Chapter 2 He's leaving me...

Chapter 1

Aria's pov

I couldn't believe Diesel was leaving. I hated to admit it, but I would miss him. Truth is I cared very deeply for him. I know he's a good man, but I could never give him a chance. I could never handle losing someone I loved again.

No, it was for the best that he was leaving. I knew he wanted to say bye to me so I made sure I wouldn't be around. I knew if I had to tell him goodbye, I would have fallen apart. When I got back to base, he was long gone. I can't believe he left like that. He didn't want to see me before he left.

On my bunk was a letter from Diesel. I put it in my bag unread. Right now, I had to have my mind here. I was on my own here. I no longer had Diesel in my corner. Many wanted me to fail here. I would be damned if anyone let that happen. No one would ever see me fail.

Sirens started to go off all around me. I knew that could only mean a threat. I grabbed my gun, and off I went. I caught up to my squadron and listened for instructions. We got into 3 Humvee's and headed off into battle. Life was never a guarantee here.

One day you were laughing and sharing with your buddies the next you were crying over a friend that was now gone. I looked around on high alert. You never knew where your enemy was here. I was scared.

I started to regret not telling Diesel how I felt. If I were to die right now, he would never know. I heard a noise before everything went crazy. The Humvee in front of us blew up. We tried to swerve, but that did no good.

This was it I was going to die. I closed my eyes prepared to leave this earth. Soon I would be with my husband. The noise was so loud. I could hear everyone screaming. Then I felt pain like I have never known before.

Chapter 3 A call that changed my life...

Chapter 2

Diesel's pov

I got a call from a good friend of mine that changed my life today. I was told that Aria's Humvee had been hit by a roadside bomb. He told me she was being sent to a VA hospital in Germany then once she was better, she would be sent to the states.

Only thing is she had no family to take care of her. I knew I would step up and do anything I could for her. I loved her, and now I was going to show her just how much. I got on a plane and headed to Germany.

I needed to see with my own eyes how bad she was. I knew it was going to be bad. I was just so thankful she was alive. When I stepped into the hospital guilt suddenly hit me hard. It was my fault she was hurt. I should never have left her.

I was the only one that truly had her back there. I had to sit down and get control of my emotions. She couldn't see me upset. I found her doctor and asked him how she was.

"Well she was touch and go for a while, but she is doing better now. She has lost her right leg and suffered some burns all over her body. Other than that, she will make a full recovery. I say she will be able to head back to the states in a few weeks."

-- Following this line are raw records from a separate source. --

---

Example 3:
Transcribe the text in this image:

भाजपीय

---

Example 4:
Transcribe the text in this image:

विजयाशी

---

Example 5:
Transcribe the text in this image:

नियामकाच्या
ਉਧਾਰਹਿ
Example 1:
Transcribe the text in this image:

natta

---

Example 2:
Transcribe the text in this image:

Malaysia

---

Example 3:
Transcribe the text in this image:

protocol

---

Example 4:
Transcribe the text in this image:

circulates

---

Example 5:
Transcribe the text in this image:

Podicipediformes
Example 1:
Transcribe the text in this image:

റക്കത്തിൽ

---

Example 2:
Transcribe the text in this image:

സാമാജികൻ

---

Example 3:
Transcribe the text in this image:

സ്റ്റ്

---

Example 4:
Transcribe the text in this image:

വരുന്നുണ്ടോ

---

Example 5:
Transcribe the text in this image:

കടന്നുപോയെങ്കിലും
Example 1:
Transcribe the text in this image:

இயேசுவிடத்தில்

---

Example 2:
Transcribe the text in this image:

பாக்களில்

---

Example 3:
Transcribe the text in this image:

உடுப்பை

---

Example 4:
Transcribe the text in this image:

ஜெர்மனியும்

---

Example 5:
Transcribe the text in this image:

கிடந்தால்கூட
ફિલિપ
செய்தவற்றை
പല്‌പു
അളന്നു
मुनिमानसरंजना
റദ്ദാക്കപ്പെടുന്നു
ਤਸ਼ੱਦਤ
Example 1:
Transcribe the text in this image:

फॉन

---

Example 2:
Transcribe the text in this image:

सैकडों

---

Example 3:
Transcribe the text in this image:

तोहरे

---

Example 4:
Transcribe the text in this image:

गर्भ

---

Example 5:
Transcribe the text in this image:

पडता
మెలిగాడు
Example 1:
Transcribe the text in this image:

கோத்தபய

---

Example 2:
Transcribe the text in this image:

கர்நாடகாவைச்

I wanted to throw up after listening to him. I knew this was going to destroy Aria. She was so independent. She hated asking for help. This was going to be too much for her.

I knew now that we would never be together. Even if she could let me in, she wouldn't now. She would think she was a burden to me. I wondered if she would even allow me to take care of her. I walked into her room, and my breath caught in my throat.

She looked so fragile. I pulled up a chair and set in it beside her bed. I didn't care how much she pushed me away. I was never leaving her again. I picked up her hand and held it as I finally allowed myself to cry. If I was there this wouldn't have happened. I could have protected her. I should have protected her. Now I was never going to let her go.